-- Ausgangstext --
++++++

Die Safe-Lock-Werkzeugaufnahmen verhindern zuverlässig, dass die Fräser beim Schruppen aus der Aufnahme gezogen werden. Zusammen mit der sehr hohen Rundlaufgenauigkeit der Schrumpfaufnahmen und der optimalen Späneabfuhr durch das Cool-Flash-System lassen sich nun bei Glätzer höhere Zerspanungsdaten nutzen, was eine deutlich höhere Produktivität zur Folge hat. Zudem stieg die Standzeit der Werkzeuge um 40 Prozent.
Daniel Rautenbach, Geschäftsführer bei Glätzer, bewegt sich mit seinem Unternehmen in Solingen in dem äußerst harten Geschäftsumfeld der Automobilindustrie. Er erläutert: „Perfekte Qualität und absolute Liefertreue sind Grundvoraussetzungen, um überhaupt ein Angebot abgeben zu können – letztlich entscheidet der Preis.“ Dementsprechend gilt auch in der Produktion: Qualität ohne Abstriche ist ein Muss, denn die Effizienz macht letztlich den Unterschied zwischen Gewinn und Verlust.

++++++

-- Arbeitsaufträge --
A - Um wie viel Prozent stieg laut dem Text über die Werkzeugaufnahmen bei Glätzer die Standzeit der Werkzeuge?
B - Wiederhole aus dem Text über die Werkzeugaufnahmen bei Glätzer wortgetreu den Abschnitt, der mit den Worten „Die Safe-Lock-Werkzeugaufnahmen verhindern“ einsetzt und mit „um 40 Prozent.“ schließt.
C - Führe den Text über die Werkzeugaufnahmen bei Glätzer im Anschluss an seinen letzten Satz fort.

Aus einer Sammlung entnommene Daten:
++++++

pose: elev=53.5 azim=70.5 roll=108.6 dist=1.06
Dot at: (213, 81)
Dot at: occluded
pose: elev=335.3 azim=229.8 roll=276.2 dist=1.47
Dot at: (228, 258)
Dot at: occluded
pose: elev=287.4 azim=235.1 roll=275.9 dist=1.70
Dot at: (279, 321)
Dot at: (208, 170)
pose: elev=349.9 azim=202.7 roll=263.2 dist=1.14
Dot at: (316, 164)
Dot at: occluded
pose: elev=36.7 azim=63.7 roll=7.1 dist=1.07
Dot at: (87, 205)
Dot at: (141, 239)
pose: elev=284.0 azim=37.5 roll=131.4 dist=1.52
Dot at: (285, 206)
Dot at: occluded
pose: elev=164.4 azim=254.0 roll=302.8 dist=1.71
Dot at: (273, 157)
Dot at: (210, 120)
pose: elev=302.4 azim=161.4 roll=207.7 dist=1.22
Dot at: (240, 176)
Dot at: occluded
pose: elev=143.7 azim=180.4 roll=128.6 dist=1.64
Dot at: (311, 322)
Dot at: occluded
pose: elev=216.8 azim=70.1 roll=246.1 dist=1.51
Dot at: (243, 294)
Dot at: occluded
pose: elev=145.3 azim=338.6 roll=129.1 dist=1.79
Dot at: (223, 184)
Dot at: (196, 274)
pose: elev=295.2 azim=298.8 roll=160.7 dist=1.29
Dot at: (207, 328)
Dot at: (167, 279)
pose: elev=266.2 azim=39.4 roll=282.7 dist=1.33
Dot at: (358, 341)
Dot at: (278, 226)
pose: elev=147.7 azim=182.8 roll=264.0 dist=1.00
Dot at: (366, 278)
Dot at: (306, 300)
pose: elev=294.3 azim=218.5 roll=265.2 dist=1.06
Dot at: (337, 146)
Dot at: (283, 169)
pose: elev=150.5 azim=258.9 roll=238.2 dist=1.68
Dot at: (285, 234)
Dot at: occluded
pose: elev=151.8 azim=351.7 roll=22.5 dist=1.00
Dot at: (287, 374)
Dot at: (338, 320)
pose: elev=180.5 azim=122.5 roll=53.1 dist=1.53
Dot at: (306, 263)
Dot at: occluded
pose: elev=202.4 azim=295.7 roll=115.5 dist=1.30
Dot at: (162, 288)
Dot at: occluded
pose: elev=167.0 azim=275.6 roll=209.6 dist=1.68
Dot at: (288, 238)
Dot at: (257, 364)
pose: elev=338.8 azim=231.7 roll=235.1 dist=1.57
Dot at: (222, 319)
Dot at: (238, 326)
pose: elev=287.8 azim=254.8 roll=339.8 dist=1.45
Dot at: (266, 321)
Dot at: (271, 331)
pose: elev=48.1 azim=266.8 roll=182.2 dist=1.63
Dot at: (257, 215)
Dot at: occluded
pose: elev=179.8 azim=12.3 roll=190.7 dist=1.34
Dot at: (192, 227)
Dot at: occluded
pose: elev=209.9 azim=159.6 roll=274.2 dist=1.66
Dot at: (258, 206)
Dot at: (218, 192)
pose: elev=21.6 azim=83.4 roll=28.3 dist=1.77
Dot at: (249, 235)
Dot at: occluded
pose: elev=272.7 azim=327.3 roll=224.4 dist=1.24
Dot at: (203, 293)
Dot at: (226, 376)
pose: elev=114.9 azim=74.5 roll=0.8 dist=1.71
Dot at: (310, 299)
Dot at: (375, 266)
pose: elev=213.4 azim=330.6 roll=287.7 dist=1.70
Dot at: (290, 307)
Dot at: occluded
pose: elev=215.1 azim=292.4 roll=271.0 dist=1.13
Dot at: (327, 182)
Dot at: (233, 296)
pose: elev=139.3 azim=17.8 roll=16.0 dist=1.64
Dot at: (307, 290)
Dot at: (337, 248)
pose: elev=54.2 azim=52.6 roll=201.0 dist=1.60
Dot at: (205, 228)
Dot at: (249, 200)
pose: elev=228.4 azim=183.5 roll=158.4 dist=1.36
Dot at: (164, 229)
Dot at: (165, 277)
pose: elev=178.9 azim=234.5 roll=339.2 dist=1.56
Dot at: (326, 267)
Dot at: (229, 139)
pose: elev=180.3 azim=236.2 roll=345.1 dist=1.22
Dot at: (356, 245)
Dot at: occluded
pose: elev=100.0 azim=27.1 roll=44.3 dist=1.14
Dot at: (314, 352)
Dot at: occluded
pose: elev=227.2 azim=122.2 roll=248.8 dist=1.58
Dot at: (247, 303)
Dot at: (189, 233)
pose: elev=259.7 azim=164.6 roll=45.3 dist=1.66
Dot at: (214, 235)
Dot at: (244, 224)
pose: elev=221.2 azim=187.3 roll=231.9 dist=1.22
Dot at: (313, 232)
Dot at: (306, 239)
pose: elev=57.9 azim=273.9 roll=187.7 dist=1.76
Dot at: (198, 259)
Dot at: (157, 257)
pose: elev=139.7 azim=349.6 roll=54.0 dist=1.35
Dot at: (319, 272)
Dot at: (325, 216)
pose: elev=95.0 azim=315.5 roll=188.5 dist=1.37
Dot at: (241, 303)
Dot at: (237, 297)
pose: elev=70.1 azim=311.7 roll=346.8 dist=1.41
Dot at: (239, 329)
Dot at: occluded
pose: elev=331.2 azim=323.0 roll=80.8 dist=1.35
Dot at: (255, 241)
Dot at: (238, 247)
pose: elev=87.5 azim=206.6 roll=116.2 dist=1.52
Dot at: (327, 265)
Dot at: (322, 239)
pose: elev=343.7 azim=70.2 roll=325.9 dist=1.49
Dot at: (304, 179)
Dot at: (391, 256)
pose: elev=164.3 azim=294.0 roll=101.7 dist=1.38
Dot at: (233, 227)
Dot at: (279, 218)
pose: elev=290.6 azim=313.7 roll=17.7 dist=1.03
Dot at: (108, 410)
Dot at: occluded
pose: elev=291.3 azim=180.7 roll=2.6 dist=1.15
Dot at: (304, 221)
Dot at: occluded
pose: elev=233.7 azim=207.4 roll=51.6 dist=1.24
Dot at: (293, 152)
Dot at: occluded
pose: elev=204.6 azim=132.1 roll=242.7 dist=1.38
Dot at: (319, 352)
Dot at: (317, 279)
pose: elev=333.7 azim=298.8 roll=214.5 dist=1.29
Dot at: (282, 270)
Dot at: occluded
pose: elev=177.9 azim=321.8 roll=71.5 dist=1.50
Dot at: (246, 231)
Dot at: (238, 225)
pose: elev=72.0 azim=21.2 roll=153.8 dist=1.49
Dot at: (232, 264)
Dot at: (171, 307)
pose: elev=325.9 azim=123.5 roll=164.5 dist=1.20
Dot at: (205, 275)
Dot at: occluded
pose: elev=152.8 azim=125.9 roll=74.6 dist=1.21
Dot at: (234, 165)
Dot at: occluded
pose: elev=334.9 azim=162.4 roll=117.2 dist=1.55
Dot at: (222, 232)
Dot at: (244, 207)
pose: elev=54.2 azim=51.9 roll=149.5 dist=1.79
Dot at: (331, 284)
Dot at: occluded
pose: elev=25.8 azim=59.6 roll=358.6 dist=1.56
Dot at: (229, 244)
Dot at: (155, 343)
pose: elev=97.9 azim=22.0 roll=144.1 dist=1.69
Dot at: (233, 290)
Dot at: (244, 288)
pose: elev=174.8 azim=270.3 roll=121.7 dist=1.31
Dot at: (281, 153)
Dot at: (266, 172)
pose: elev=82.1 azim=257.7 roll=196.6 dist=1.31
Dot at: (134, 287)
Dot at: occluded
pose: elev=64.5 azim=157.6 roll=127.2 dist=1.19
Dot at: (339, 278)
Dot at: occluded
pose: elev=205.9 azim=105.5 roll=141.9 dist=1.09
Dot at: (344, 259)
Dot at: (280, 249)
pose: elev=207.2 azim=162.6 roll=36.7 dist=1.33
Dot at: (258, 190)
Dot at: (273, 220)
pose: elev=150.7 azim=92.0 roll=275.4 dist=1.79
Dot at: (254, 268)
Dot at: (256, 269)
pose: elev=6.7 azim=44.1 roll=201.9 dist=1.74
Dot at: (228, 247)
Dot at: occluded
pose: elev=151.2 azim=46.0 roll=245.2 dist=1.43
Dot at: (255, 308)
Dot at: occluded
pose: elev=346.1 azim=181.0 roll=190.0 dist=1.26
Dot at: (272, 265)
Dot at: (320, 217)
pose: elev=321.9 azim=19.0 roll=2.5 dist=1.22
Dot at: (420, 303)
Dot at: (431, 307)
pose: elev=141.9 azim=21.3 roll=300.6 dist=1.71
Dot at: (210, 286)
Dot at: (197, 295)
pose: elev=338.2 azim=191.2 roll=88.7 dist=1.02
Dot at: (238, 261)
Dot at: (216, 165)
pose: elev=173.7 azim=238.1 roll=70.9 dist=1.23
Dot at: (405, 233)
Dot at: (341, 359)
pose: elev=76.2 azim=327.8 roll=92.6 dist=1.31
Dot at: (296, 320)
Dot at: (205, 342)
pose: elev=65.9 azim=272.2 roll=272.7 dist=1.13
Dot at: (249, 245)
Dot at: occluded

++++++

-- Antworten in Reihenfolge --
A - Um 40 Prozent.

B -
Die Safe-Lock-Werkzeugaufnahmen verhindern zuverlässig, dass die Fräser beim Schruppen aus der Aufnahme gezogen werden. Zusammen mit der sehr hohen Rundlaufgenauigkeit der Schrumpfaufnahmen und der optimalen Späneabfuhr durch das Cool-Flash-System lassen sich nun bei Glätzer höhere Zerspanungsdaten nutzen, was eine deutlich höhere Produktivität zur Folge hat. Zudem stieg die Standzeit der Werkzeuge um 40 Prozent.

C -
Zu den Stärken von Glätzer zählt die Bearbeitung komplexer und relativ großer Teile. In diesem Feld hat sich das Unternehmen viel Know-how erarbeitet. Der Vorrichtungsbau ist durch das
auf Sondermaschinen sowie Werkzeug- und Vorrichtungsbau spezialisierte Schwesterunternehmen Knieps quasi inhouse. Früher entfiel ein Großteil des Geschäfts von Glätzer auf relativ große, geschmiedete Scharnierteile für Cabrioverdecke, die aufwendige Aufspannungen benötigen. Doch dieses Geschäftsfeld ist Vergangenheit. Glätzer fertigt aktuell vor allem Teile für Nutzfahrzeuge, unter anderem für Scheibenbremsen. Üblicherweise liegen die Seriengrößen bei 10 000 bis 150 000 Teile pro Jahr, die Glätzer auf sieben nach eigenen Anforderungen maßgeschneiderten 4-Achs-Bearbeitungszentren fertigt.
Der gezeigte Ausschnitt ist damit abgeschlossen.